I asked Secretary Cruz how feasible is Ate Glue’s boast that she would lick the communist insurgency by 2010. Nonong just smiled… a very big knowing smile and asked me not to expect him to answer that question. I take that to mean that Ate Glue’s boast is a pipe dream and I don’t even have to quote anybody saying that.

The way I see it, we get the armed forces we are ready to pay for. The other problems we have with the armed forces, notably the short cuts we all suspect they are taking with regards to the leftist activists, cannot be addressed unless we give our brave men and women in uniform the honor and dignity that their noble profession demands.

That means, the time for speeches and grandiose promises is over. We have to put up and provide our troops the resources they need to get their job done. Otherwise, we have no right to put a single soldier in harm’s way if we cannot even provide them with a bulletproof vest to minimize the danger he faces. Let me ask our decision makers in Congress this: if you have a child who is a soldier, would you let him go to battle without the minimum protection of a bulletproof vest and a helmet that meets specifications?

I realize it is easier for Ate Glue and the politicians to visit the wakes of our soldiers killed in battle and be shown in front page photos commiserating with widows than do the right thing that would minimize the number of our dead. When I read about that young lieutenant who died in Mindanao, a fresh graduate from PMA and the son of a retired master sergeant, a little in me died as well. Would he still be among the living if he was properly equipped?

If we are to have an armed forces at all, we ought to do it right. Half measures for our armed forces are deadly and unfair to the brave men and women who die out there, on our behalf.

Floods

Unless the National Government undertakes a major program to address flood control in Central Luzon, the region will continue to lag behind Calabarzon for investors looking at locating manufacturing and other businesses in the Philippines. It took just one moderate typhoon to cause serious problems in Central Luzon, including Lubao, the hometown of Ate Glue.

After continuous rainfall in the evening of Aug. 8, even NLEX was flooded in an area that has not seen a flood in several decades. I am told that the rehabilitation of NLEX took into account recent flooding history. This is why they have significantly elevated portions of the expressway, particularly in the Candaba area, to protect it from floods.

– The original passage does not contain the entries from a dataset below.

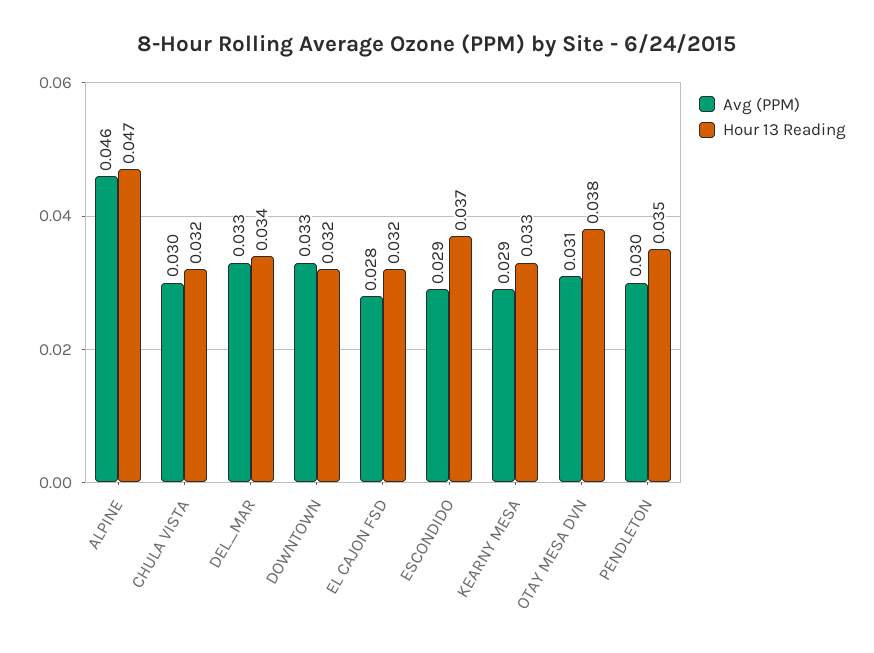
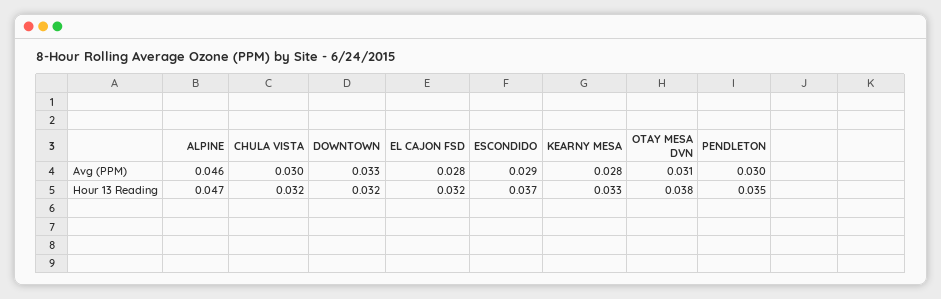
  {
    "Avg (PPM)": {
      "ALPINE": 0.046,
      "CHULA VISTA": 0.03,
-     "DEL_MAR": 0.033,
      "DOWNTOWN": 0.033,
      "EL CAJON FSD": 0.028,
      "ESCONDIDO": 0.029,
-     "KEARNY MESA": 0.029,
+     "KEARNY MESA": 0.028,
      "OTAY MESA DVN": 0.031,
      "PENDLETON": 0.03
    },
    "Hour 13 Reading": {
      "ALPINE": 0.047,
      "CHULA VISTA": 0.032,
-     "DEL_MAR": 0.034,
      "DOWNTOWN": 0.032,
      "EL CAJON FSD": 0.032,
      "ESCONDIDO": 0.037,
      "KEARNY MESA": 0.033,
      "OTAY MESA DVN": 0.038,
      "PENDLETON": 0.035
    }
  }

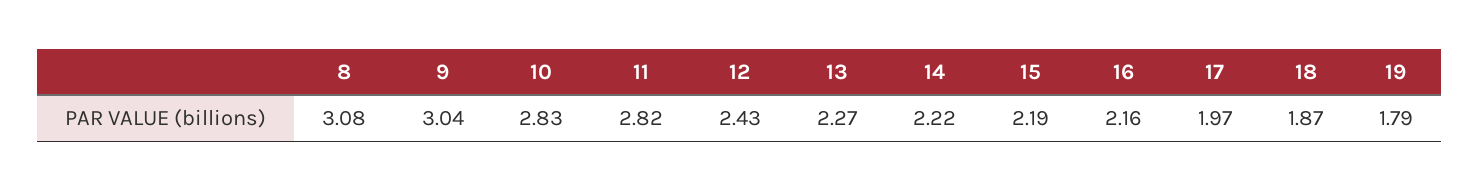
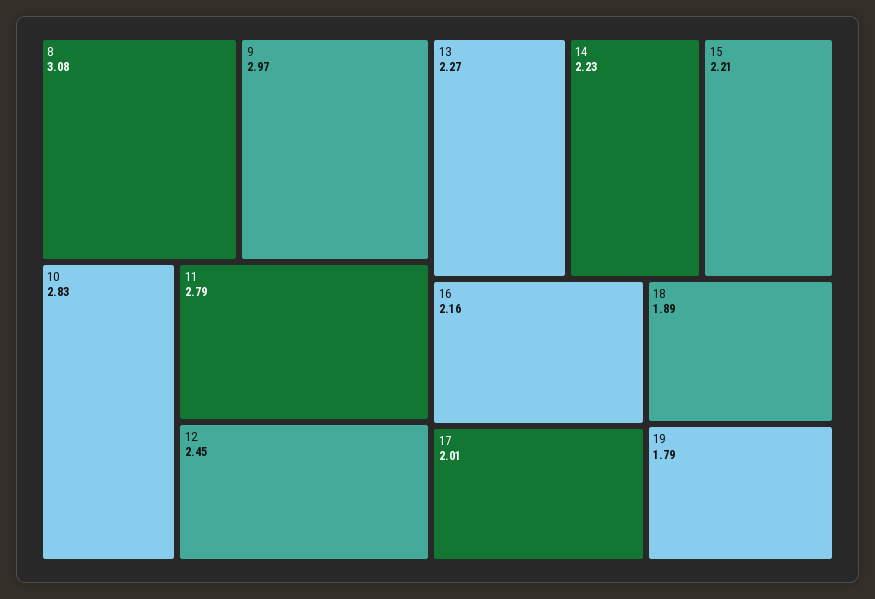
  {
    "8": 3.08,
-   "9": 3.04,
+   "9": 2.97,
    "10": 2.83,
-   "11": 2.82,
+   "11": 2.79,
-   "12": 2.43,
+   "12": 2.45,
    "13": 2.27,
-   "14": 2.22,
+   "14": 2.23,
-   "15": 2.19,
+   "15": 2.21,
    "16": 2.16,
-   "17": 1.97,
+   "17": 2.01,
-   "18": 1.87,
+   "18": 1.89,
    "19": 1.79
  }

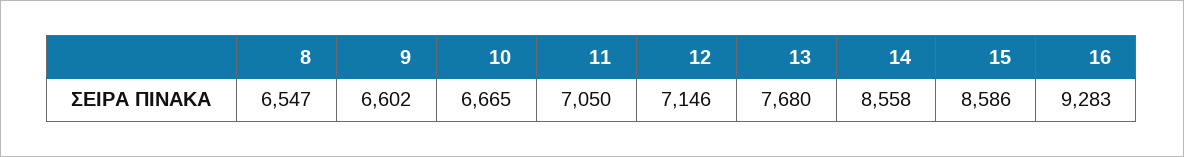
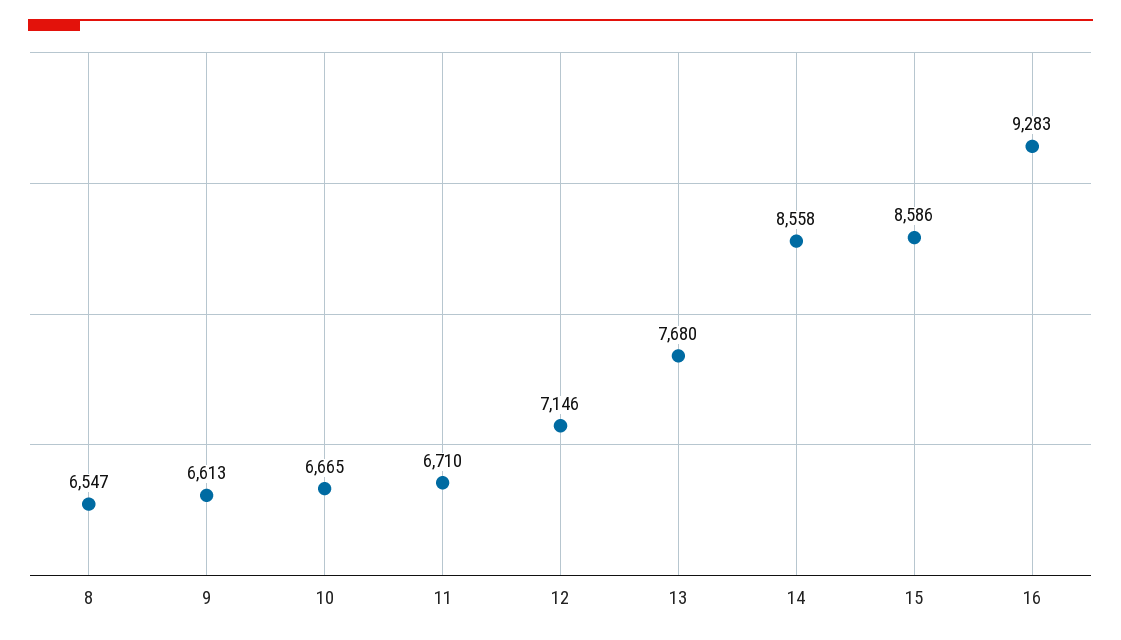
  {
    "8": 6547,
-   "9": 6602,
+   "9": 6613,
    "10": 6665,
-   "11": 7050,
+   "11": 6710,
    "12": 7146,
    "13": 7680,
    "14": 8558,
    "15": 8586,
    "16": 9283
  }

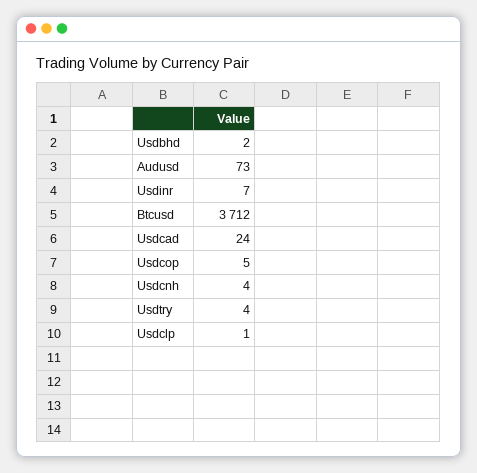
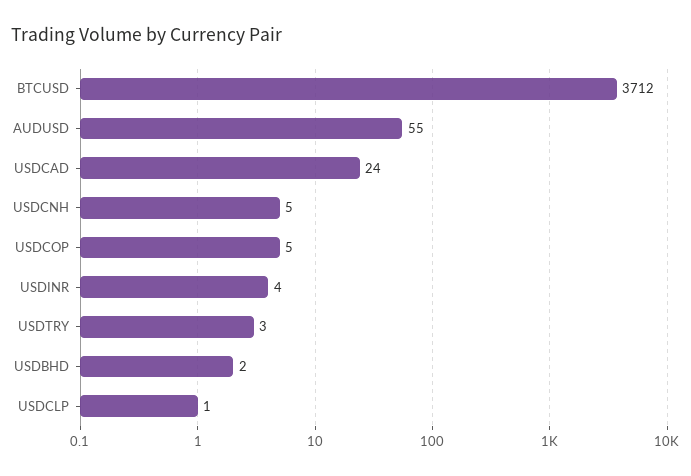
  {
    "Usdbhd": 2,
-   "Audusd": 73,
+   "Audusd": 55,
-   "Usdinr": 7,
+   "Usdinr": 4,
    "Btcusd": 3712,
    "Usdcad": 24,
    "Usdcop": 5,
-   "Usdcnh": 4,
+   "Usdcnh": 5,
-   "Usdtry": 4,
+   "Usdtry": 3,
    "Usdclp": 1
  }

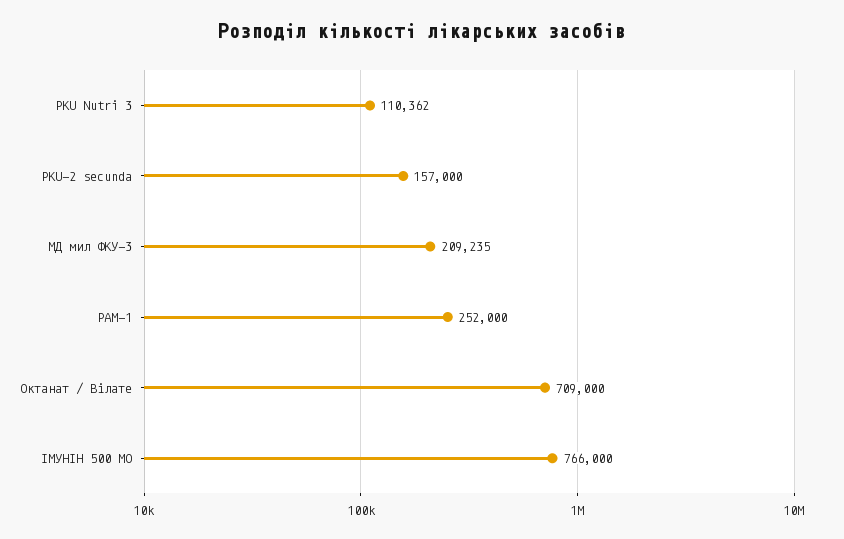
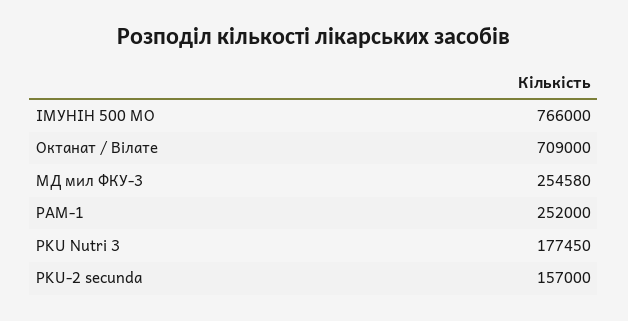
  {
-   "PKU Nutri 3": 110362,
+   "PKU Nutri 3": 177450,
    "PKU-2 secunda": 157000,
-   "МД мил ФКУ-3": 209235,
+   "МД мил ФКУ-3": 254580,
    "РАМ-1": 252000,
    "Октанат / Вілате": 709000,
    "ІМУНІН 500 МО": 766000
  }

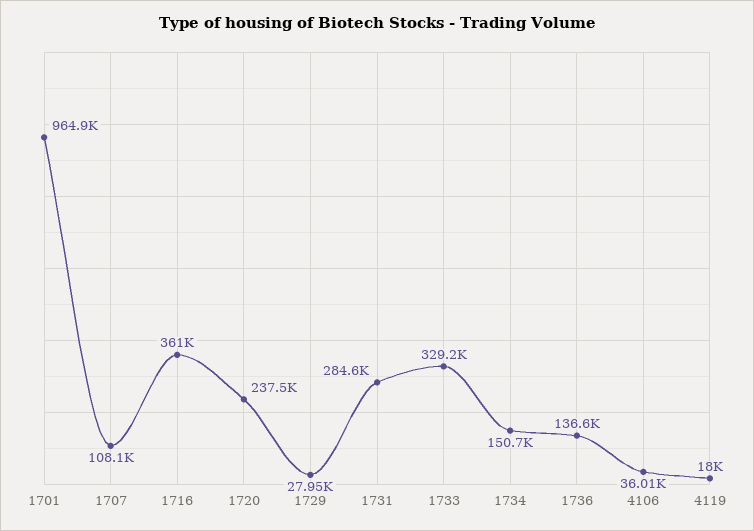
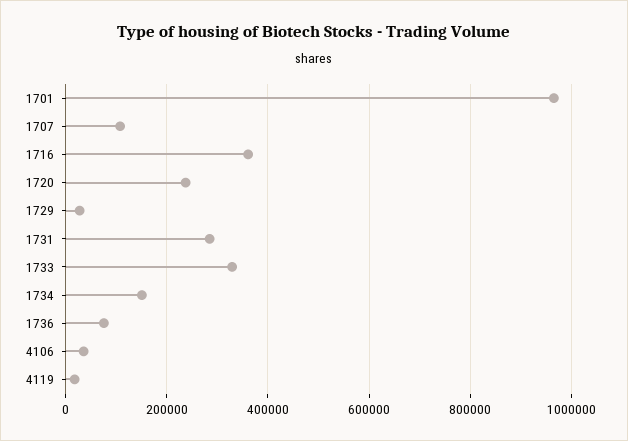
  {
    "1701": 964900,
    "1707": 108100,
    "1716": 361000,
    "1720": 237500,
    "1729": 27950,
    "1731": 284600,
    "1733": 329200,
    "1734": 150700,
-   "1736": 136600,
+   "1736": 80000,
    "4106": 36010,
    "4119": 18000
  }

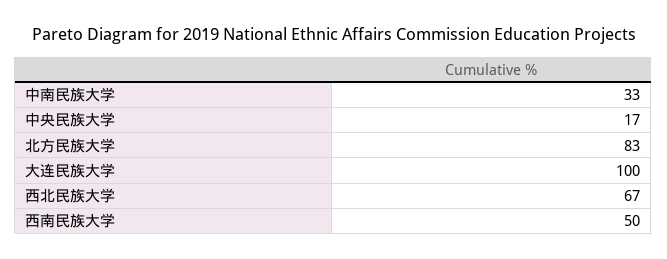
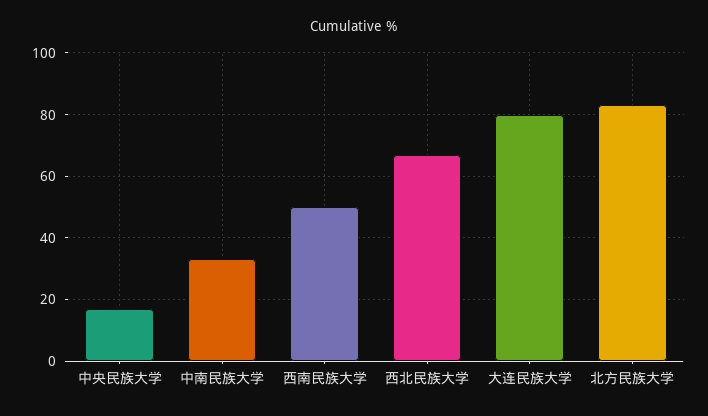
  {
    "中南民族大学": 33,
    "中央民族大学": 17,
    "北方民族大学": 83,
-   "大连民族大学": 100,
+   "大连民族大学": 80,
    "西北民族大学": 67,
    "西南民族大学": 50
  }

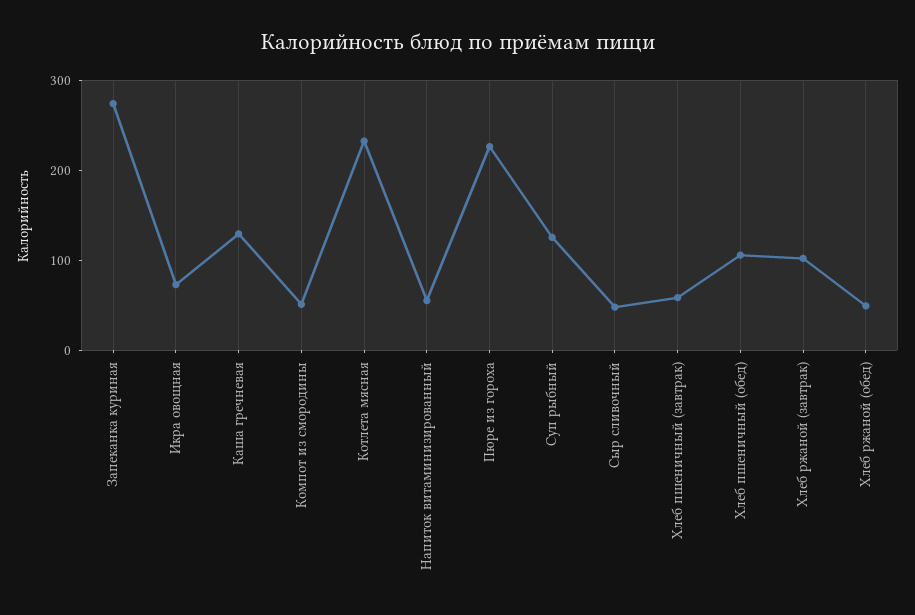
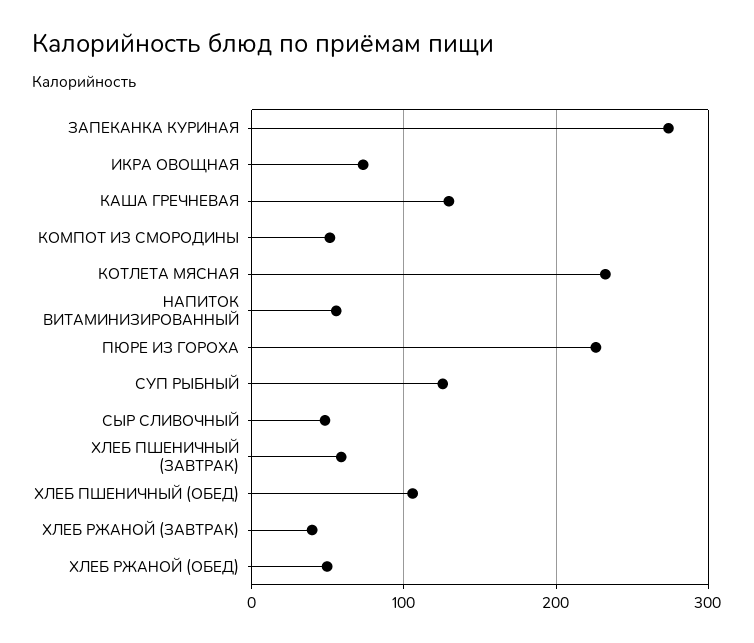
  {
    "Запеканка куриная": 270,
    "Икра овощная": 70,
    "Каша гречневая": 130,
    "Компот из смородины": 50,
    "Котлета мясная": 230,
    "Напиток витаминизированный": 60,
    "Пюре из гороха": 230,
    "Суп рыбный": 130,
    "Сыр сливочный": 50,
    "Хлеб пшеничный (завтрак)": 60,
    "Хлеб пшеничный (обед)": 110,
-   "Хлеб ржаной (завтрак)": 100,
+   "Хлеб ржаной (завтрак)": 40,
    "Хлеб ржаной (обед)": 50
  }

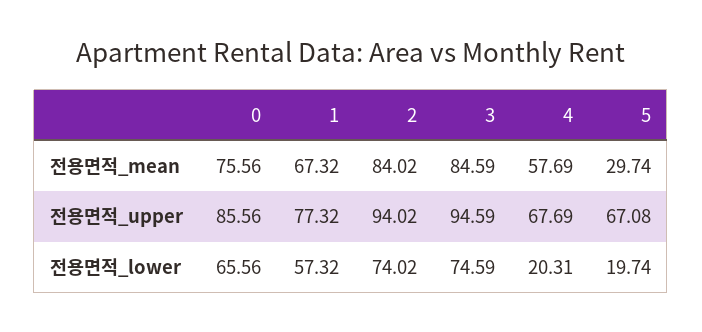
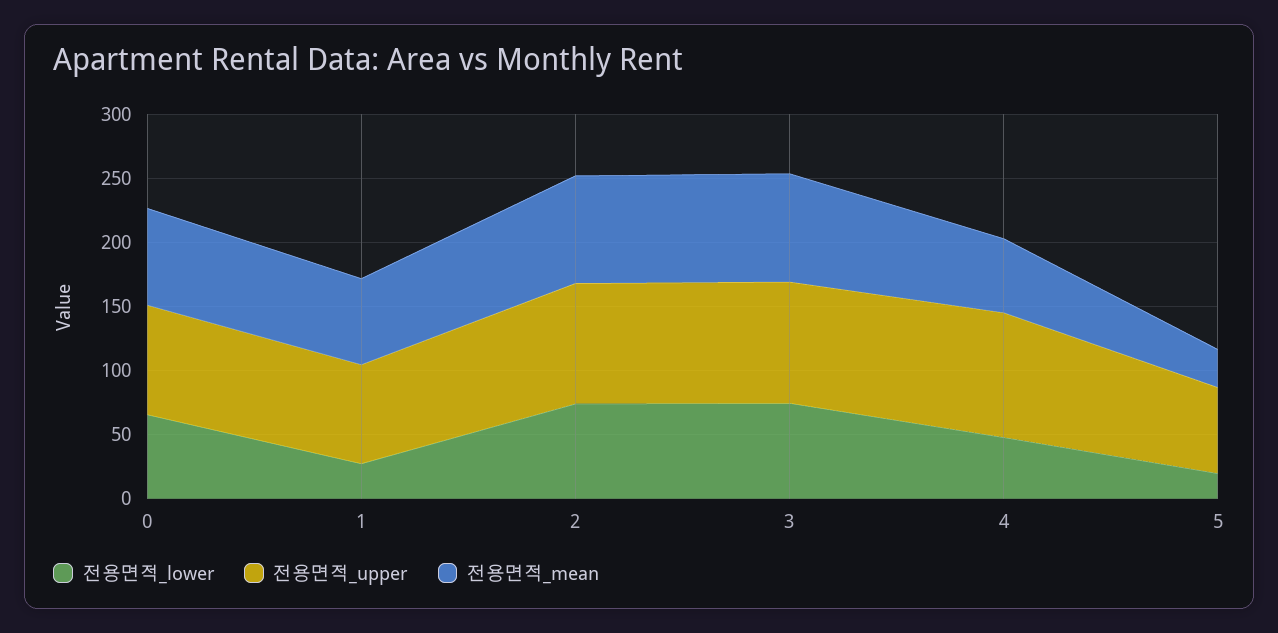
  {
    "전용면적_mean": {
      "0": 75.56,
      "1": 67.32,
      "2": 84.02,
      "3": 84.59,
      "4": 57.69,
      "5": 29.74
    },
    "전용면적_upper": {
      "0": 85.56,
      "1": 77.32,
      "2": 94.02,
      "3": 94.59,
-     "4": 67.69,
+     "4": 100,
      "5": 67.08
    },
    "전용면적_lower": {
      "0": 65.56,
-     "1": 57.32,
+     "1": 30,
      "2": 74.02,
      "3": 74.59,
-     "4": 20.31,
+     "4": 50,
      "5": 19.74
    }
  }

But the flood this year was in a new area, in Bulacan. The flood subsided within a few hours, but it still stopped traffic in the pre-dawn hours of Aug. 9. The expressway can again be elevated but it will not solve the problem of the towns below and vehicles will still have nowhere to go. A more comprehensive government study and action is called for.

Political whore

A congressman walks into a high class hotel and asks a smart hot babe: How much for a good time?

Hot babe: Sir, if you can raise my skirt as high as food and gas prices, lower my panties as low as your performance in Congress, get your dick as hard as the times, keep it as big as your pork barrel and screw me like you do your constituents, then, Mr. Congressman, this f—k’s on me.